The cloud-native paradigm has brought in a few deeper and decisive automation in software engineering including software deployment. Cloud-native applications are being designed, developed, delivered, and deployed across cloud environments (private, public, and hybrid). Highly modular and modern applications are being derived by applying cloud-native principles. Further on, cloud-native applications are highly available, scalable, extensible, and reliable.

Especially the non-functional requirements of applications are fulfilled through the unique cloud-native competencies. Now, this successful computing paradigm is being tried in building and releasing event-driven, service-oriented, and people-centric edge applications. All the complexities of edge-native application engineering are being decimated through the skillful application of the proven cloud-native model. In short, edge computing is getting simplified through the power of cloud-native computing.

Cloud-native applications are to maximize resilience through predictable behaviors. A cloud-native microservices architecture allows for automated scalability that eliminates downtime due to error and rapid recovery in the event of application or infrastructure failure.
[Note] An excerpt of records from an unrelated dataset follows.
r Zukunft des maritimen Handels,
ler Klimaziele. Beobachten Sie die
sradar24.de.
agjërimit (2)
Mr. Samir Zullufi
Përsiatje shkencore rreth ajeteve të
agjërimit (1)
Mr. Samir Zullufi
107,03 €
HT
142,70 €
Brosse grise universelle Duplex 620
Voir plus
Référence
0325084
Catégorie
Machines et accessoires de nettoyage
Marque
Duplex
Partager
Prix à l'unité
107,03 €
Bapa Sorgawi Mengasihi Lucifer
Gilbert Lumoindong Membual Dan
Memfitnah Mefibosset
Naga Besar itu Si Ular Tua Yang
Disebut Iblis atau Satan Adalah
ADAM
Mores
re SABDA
What are the benefits of serverless edge computing?

Serverless eliminates infrastructure maintenance tasks and shifting operational responsibilities to a cloud or edge vendor. As a result, Serverless has been popular in the traditional cloud world. With Kubernetes, containers, MSA, and event-driven architecture (EDA) at the edge, the pioneering serverless principles are being applied to bring in the same benefits at the edge.
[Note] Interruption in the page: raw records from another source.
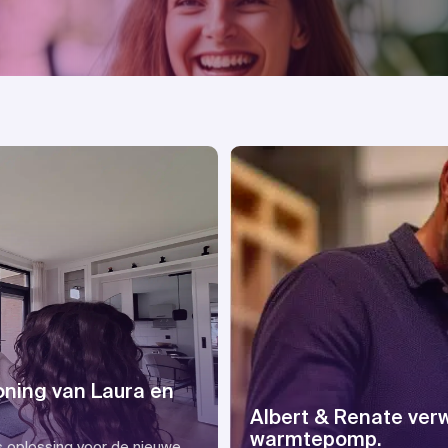
oning van Laura en
Albert & Renate ver
warmtepomp.
s oplossing voor de nieuwe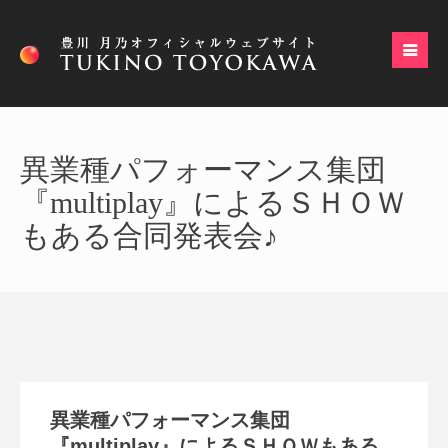
異業種パフォーマンス集団
『multiplay』によるＳＨＯＷ
もある合同発表会♪
異業種パフォーマンス集団
『multiplay』によるＳＨＯＷもある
Serverless in a centralized cloud suffers from slow cold starts, and there are a few drawbacks. The edge cloud is being presented as the ideal solution to remedy all of these challenges. A serverless environment that is embedded within an edge cloud provides scale and reliability. Serverless edge truly fulfills a distributed compute power and data processing where it is created.
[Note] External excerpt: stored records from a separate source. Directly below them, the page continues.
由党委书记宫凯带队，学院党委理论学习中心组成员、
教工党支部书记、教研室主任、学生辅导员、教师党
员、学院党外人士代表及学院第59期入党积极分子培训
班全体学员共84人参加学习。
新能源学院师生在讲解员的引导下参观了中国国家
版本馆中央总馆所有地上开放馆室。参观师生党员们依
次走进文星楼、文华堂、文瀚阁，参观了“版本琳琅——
What is driving edge analytics?

With path-breaking edge platforms and infrastructures in place, the idea of edge data analytics picks up fast. The noteworthy factor is that edge analytics fulfills the long-standing goal of producing real-time insights. Real-time intelligence is mandated to build next-generation real-time services and applications, which, in turn, contributes to the elegant establishment of real-time intelligent enterprises.

There are fast and streaming data analytics platforms specifically prepared getting deployed in edge servers, which cleanse and crunch edge device data to emit out actionable insights in time. Edge devices generally collect and transmit edge data.

There are sensors, CCTV cameras, robots, drones, consumer electronics, information appliances, medical instruments, defense equipment, etc. in various physical environments to minutely monitoring, measuring and management of physical, informational, commercial, temporal, and spatial requirements proactively and unobtrusively.

The growing number of IoT devices produces ad streams a lot of data at high speed. Low-latency applications such as video surveillance, augmented reality and autonomous vehicles demand a real-time analysis to discover and disseminate real-time knowledge. There are research contributions such as real-time video stream analytics using edge-enhanced clouds.

What are the drivers for edge artificial intelligence (AI)?

Edge AI is gaining immense traction these days. There are AI-specific processing elements (graphical processing unit (GPU), tensor processing unit (TPU), and vision processing unit (VPU)) to accelerate and augment data processing at the edge. There are concerted efforts by many researchers to fructify tiny machine learning (ML) processing at the edge. There are several lightweight frameworks and libraries to smoothly run machine learning and deep learning algorithms at the edge.

Classification, regression, clustering, association, prediction requirements are being handled at the edge. AI processing at the edge is the key differentiator for ushering smarter applications such as anomaly/outlier detection, computer vision/facial and face recognition, natural language processing (NLP) / speech recognition, image segmentation, etc. With all-around advancements in the fields of AI and edge computing, edge AI is turning out to be an inspiring domain of study and implementation.